# Guanella and Geneva Basin?



## GagePLoungin (Jun 2, 2005)

Haven't been over from gtown in about a week. The roads were kinda slick. I had to put it in 4wd at the SilverDollar Lake pullout. Me and the wife are headed this weekend. That road is always kind of a crap shoot.


----------



## El Flaco (Nov 5, 2003)

I went a week ago (Sunday) from the Grant side and the road conditions were ok... Snowpacked and a little slick here and there. I would say that a 2X is not a good option with rear wheel only, unless you have studded snows. Front wheel drive should be ok (w/ good tires).

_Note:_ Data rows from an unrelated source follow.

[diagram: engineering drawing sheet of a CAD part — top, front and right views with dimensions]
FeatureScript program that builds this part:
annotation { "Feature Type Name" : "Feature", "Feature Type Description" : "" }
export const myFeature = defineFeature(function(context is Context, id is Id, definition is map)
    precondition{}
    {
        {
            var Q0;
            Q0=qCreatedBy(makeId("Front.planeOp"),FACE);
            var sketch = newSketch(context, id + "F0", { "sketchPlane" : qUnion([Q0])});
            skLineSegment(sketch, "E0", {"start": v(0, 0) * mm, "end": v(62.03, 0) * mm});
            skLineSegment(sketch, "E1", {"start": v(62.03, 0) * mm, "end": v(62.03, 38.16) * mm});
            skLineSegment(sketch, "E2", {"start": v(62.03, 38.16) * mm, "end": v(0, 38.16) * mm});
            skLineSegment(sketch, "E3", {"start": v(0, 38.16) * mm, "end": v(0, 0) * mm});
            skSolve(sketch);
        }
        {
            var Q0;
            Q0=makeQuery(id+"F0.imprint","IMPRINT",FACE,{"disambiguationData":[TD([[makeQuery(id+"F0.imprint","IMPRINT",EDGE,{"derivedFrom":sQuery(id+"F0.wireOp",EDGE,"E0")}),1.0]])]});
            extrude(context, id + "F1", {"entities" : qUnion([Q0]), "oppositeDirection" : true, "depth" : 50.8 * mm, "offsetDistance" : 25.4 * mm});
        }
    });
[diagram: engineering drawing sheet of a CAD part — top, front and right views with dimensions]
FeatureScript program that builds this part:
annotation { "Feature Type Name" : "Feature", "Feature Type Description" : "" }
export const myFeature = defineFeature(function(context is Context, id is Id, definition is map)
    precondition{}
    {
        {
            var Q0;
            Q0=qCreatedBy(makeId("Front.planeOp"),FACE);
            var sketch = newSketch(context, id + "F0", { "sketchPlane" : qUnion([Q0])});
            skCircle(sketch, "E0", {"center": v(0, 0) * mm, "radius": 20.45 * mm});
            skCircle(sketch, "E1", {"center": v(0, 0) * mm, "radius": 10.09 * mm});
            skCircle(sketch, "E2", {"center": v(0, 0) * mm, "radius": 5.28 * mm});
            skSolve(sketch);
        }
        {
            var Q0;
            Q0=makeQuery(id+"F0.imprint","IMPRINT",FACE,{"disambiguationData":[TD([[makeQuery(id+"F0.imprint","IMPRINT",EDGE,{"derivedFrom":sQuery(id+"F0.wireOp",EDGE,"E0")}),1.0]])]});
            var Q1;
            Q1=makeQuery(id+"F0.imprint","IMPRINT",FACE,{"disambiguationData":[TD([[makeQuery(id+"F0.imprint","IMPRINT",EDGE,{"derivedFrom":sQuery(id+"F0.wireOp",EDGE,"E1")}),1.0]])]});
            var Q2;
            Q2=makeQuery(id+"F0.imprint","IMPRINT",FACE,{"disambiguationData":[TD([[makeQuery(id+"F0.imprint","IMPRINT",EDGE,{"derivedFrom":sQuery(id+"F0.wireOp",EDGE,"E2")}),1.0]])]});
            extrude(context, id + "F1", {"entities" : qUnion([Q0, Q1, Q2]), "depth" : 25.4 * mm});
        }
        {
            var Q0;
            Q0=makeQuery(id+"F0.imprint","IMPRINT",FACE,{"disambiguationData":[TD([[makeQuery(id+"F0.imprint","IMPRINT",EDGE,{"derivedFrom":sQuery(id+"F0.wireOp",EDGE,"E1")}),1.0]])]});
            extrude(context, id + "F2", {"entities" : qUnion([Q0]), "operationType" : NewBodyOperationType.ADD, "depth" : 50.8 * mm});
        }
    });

As far as the conditions, we have some baked crust up top but really nice, soft coverage in the shade near the trees. We didn't dig a pit (probably should have for practice / safe-side, but the conditions appeared to be very stable and we stayed near within the younger growth w/ lots of anchor points. It probably got baked up a little more this past week, but covered up again with the latest snow. I would definitely be digging a pit if I were heading up there this weekend.


----------



## Salto (Mar 16, 2004)

Thanks for the responses.

We will most likely hit geneva from the Grant side, we'll try to get the truck (2wd) and camper up the pass for a nice camp somewhere along the way. Always have the chains with us, and can throw those on if we get into a bad spot. Will also be scopeing out some other areas off the top of the pass....and some of the north facing from the top (or bottom) to Naylor Lake access road?..... pretty thin and sugary i bet....Might hit loveland ski area on Sunday(depending on how nice GB is), thats why I wanted to know about heading down the pass towards georgetown.

thanks again.


----------



## powdahound76 (Jul 20, 2006)

Had a buddy head up there 12/11 and said the road is blocked by a plowed pile of hard snow at the Naler Lake road. Said the snow was ok in a few places back there, but mostly firm with some new stuff near the trees. good luck


----------